Gezi Parkı’nda başlayan ve Türkiye’nin birçok iline yayılan direnişleri ve Başbakan Erdoğan’ın direnişleri “faiz lobisi” ile ilişkilendirmesini Prof. Dr. Korkut Boratav ile konuştuk.
Gezi Parkı’nda başlayan ve diğer illere yayılan direnişleri nasıl değerlendiriyorsunuz?
AKP adım adım Türkiye’yi İslamcı-faşist bir rejime sürüklemektedir. Bu sürecin, İslamcı öğeleri, Cumhuriyet değerlerini sahiplenenleri; faşizan öğeleri de tüm demokratik refleksleri tedirgin etmekteydi. Gezi’ye yapılan sert polis müdahalesi, kitlesel bir kalkışmanın tetikleyicisi oldu.
Yaşanan bu direnişlerin hükümet nezdinde nasıl bir karşılığı olacaktır sizce?
Dış ve iç büyük sermaye çevreleri, itidal ve uzlaşma telkin ediyorlar. Başbakan bu seçeneği ilke olarak reddediyor; “ezerek denetleme” yöntemine güveniyor. Bunu, “marjinal illegal gruplar” söylemiyle meşrulaştırmak istiyor. Son çare olarak, lümpenleri vurucu güç olarak kullanabilir. Sonuç, biraz da kalkışmanın kitle tabanının (“hangi örgütler” ikincil bir konudur) örgütlenme düzeyinin gelişimiyle bağlantılıdır. Öngörmek güçtür.
Başbakan yaşanan gösterileri “faiz lobisi” ile ilişkilendiriyor. Kimdir bu “faiz lobisi”? Böyle yapılar var mıdır gerçekten? Varsa amacı nedir?
Ekonominin kaderini, hemen hemen tamamen dış kaynak girişlerine, yani uluslararası finans kapitale teslim etmiş olan AKP ve Başbakan’ın “faiz lobisi” söylemi gülünçtür. 2012’de Türkiye’ye 41 milyar dolar sıcak para girmiştir. Yıl başında Merkez Bankası Başkanı, “bu yıl TL, doları yenecek” diye, dövizin ucuzlayacağı güvencesi vermiş ve yıl boyunca sıcak para girişlerini peşinen teşvik etmiştir. Yabancı spekülatörlerin borsaya ve hazine bonolarına yatırdıkları fonlardan TL olarak elde edilen getiriler, doların ucuzlaması sayesinde daha da yükselir. Bir yıl içinde yabancı rantiyelerin borsadan kazançları, dolar cinsinden yüzde 60’ı, hazine bonoları üzerinden yüzde 20’yi aşmıştır. 2013’ün ilk dört ayında Türkiye’ye giren sıcak para, 25 milyar doların üzerindedir ve cari açık düzeyini dahi aşmıştır. Bu para girişi dursa, cari açığın finansmanı imkânsızlaşır ve ekonomi krize sürüklenir.

Yapılacak işler:
1/ Gezi direnişleri söyleşisindeki “Gezi’ye yapılan sert polis müdahalesi, kitlesel bir kalkışmanın tetikleyicisi oldu.” cümlesini İngilizceye çevirin.
2/ Gezi direnişleri söyleşisinin devamını yazın.
Öğelerin Gezi direnişleri söyleşisiyle bir bağlantısı yoktur.

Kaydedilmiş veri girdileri

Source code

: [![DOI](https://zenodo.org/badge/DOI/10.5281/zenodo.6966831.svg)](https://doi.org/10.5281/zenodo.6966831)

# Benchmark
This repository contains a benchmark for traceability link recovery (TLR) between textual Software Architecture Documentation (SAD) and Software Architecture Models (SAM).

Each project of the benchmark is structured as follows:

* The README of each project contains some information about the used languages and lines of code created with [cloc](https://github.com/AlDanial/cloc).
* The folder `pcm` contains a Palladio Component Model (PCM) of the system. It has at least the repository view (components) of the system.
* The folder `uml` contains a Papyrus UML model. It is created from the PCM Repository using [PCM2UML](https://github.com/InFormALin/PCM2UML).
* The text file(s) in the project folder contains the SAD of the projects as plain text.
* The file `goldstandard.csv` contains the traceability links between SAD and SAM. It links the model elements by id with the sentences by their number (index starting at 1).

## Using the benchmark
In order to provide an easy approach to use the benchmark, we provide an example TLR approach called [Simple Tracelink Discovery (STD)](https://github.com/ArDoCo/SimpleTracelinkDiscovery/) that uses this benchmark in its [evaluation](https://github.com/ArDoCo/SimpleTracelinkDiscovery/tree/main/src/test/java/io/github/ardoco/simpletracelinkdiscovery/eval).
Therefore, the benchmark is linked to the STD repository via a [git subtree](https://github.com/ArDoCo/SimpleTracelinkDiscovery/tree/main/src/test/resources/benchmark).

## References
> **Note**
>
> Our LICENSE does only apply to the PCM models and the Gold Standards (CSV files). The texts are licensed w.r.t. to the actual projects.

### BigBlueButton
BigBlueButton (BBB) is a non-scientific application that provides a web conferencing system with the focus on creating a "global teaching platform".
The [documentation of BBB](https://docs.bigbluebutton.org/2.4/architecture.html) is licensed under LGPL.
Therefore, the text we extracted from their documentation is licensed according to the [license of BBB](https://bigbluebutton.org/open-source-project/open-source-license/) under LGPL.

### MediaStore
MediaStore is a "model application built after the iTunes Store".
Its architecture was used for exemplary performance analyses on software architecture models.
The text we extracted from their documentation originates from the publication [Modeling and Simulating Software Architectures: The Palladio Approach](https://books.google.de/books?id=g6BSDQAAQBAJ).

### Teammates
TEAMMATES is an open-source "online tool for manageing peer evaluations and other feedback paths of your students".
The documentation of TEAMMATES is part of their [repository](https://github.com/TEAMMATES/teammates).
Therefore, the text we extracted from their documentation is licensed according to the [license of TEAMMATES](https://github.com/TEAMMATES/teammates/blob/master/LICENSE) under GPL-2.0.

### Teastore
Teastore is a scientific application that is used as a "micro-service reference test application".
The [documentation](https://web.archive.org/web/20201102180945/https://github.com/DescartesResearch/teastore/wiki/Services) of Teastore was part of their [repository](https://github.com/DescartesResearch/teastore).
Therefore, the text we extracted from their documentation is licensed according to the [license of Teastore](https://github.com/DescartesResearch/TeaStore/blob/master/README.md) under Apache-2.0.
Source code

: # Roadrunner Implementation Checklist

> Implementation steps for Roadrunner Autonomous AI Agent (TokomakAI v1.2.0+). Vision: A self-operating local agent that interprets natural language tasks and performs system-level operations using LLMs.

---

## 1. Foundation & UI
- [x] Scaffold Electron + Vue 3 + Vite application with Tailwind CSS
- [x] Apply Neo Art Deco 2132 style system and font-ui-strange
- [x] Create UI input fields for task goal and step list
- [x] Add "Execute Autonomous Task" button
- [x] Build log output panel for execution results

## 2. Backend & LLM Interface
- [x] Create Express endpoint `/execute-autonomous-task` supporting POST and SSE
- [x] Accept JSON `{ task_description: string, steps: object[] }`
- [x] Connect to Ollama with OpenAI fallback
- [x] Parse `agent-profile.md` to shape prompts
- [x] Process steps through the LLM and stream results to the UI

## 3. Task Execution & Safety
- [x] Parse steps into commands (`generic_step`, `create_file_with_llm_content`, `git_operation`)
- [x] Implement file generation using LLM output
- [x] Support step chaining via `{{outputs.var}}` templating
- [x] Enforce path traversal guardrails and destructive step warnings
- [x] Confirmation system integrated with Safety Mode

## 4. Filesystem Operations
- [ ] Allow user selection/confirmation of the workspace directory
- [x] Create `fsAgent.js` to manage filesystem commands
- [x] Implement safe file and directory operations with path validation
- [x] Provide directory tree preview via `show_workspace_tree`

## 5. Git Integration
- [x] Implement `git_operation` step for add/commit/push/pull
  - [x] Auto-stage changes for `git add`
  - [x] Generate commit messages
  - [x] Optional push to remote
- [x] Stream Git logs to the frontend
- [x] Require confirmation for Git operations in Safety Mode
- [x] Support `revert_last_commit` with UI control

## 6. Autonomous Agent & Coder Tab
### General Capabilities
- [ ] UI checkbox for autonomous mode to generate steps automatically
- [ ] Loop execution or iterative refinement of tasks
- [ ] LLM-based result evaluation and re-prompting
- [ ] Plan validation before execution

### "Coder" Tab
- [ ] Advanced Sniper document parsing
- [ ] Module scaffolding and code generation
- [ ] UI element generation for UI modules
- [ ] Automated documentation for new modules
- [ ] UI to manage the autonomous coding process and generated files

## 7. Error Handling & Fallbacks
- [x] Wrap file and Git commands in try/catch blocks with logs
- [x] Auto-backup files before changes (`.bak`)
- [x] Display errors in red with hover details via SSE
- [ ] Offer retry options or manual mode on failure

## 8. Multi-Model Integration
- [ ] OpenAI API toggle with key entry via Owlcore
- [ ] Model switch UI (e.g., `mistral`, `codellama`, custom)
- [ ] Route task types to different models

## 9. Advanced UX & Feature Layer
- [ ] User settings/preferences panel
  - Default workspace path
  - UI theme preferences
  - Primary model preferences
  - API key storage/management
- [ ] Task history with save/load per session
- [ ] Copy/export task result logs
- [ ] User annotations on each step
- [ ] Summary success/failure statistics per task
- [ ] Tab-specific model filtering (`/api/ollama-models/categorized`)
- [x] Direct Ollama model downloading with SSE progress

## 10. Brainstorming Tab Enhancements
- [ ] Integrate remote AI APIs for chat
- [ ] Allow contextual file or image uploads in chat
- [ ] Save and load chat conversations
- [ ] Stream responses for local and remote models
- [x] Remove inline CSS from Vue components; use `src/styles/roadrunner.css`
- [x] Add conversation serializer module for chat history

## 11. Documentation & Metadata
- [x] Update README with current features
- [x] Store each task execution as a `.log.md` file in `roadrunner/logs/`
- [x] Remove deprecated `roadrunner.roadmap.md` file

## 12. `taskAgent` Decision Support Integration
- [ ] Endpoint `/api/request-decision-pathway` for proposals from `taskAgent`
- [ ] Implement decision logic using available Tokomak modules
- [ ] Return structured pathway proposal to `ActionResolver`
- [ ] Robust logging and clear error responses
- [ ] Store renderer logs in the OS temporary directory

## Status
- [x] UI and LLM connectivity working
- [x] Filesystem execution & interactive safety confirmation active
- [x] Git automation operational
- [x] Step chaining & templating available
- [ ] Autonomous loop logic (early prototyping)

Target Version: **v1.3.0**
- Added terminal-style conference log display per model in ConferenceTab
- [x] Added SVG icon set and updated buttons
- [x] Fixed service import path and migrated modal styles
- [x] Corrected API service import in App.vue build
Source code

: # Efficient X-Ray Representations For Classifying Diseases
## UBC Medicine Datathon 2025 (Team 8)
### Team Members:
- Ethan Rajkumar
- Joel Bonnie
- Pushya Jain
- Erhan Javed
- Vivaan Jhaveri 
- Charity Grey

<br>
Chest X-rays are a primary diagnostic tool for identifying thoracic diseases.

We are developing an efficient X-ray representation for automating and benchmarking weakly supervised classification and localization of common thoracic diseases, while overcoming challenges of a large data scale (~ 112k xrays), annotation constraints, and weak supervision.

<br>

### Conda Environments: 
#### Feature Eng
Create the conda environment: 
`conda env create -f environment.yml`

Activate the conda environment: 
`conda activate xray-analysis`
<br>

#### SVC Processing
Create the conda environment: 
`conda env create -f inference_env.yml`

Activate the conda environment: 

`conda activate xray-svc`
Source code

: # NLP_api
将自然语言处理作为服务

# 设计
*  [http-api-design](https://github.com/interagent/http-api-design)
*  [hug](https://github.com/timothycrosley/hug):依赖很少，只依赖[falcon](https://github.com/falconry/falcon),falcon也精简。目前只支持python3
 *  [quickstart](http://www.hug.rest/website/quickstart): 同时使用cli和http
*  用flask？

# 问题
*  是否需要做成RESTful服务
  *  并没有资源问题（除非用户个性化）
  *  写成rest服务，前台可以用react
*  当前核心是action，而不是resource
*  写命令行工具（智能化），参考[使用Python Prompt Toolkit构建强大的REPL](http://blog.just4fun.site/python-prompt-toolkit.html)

Görev yanıtları:
1/ The harsh police intervention at Gezi became the trigger of a mass uprising.

2/
Üstelik bugünlerde, Merkez Bankası rezervlerini harcayarak, dövizin pahalılaşmasını frenlemeye ve yabancı spekülatörlerin kazançlarını korumaya çalışmaktadır. On yıldan beri, ekonominin çarkını böyle döndürmeyi bir hayat tarzı haline getiren AKP iktidarı ve Başbakan, bugün “faiz lobisi” sözü ile olsa olsa kendi sicilini eleştirebilir. Ancak, amacı, hayali dış düşmanlar (belki yakında Yahudi lobisi) yaratarak olası bir kriz ortamının sorumluluğundan kaçmaktır. Bu tipik bir Nazi/faşist taktiğidir.
Bu gençliğin apolitik olduğu görüşüne katılıyor musunuz? Yaşanan bu direnişler Türkiye’de neleri değiştirecektir sizce?
Tüm dünyada olduğu gibi Türkiye’de de sarkaç sola salınmaya başladı. Bu salınımın doğrultusunu Türkiye sosyalizminin geçmiş birikimi etkilemektedir. Genç kuşaklar ise (özellikle emekçi gençlerin katılımıyla), enerjisini oluşturacaktır.
Bugünkü gösterilerin 1980 öncesinde yaşanan gösterilerden, direnişlerden farkı nedir sizce?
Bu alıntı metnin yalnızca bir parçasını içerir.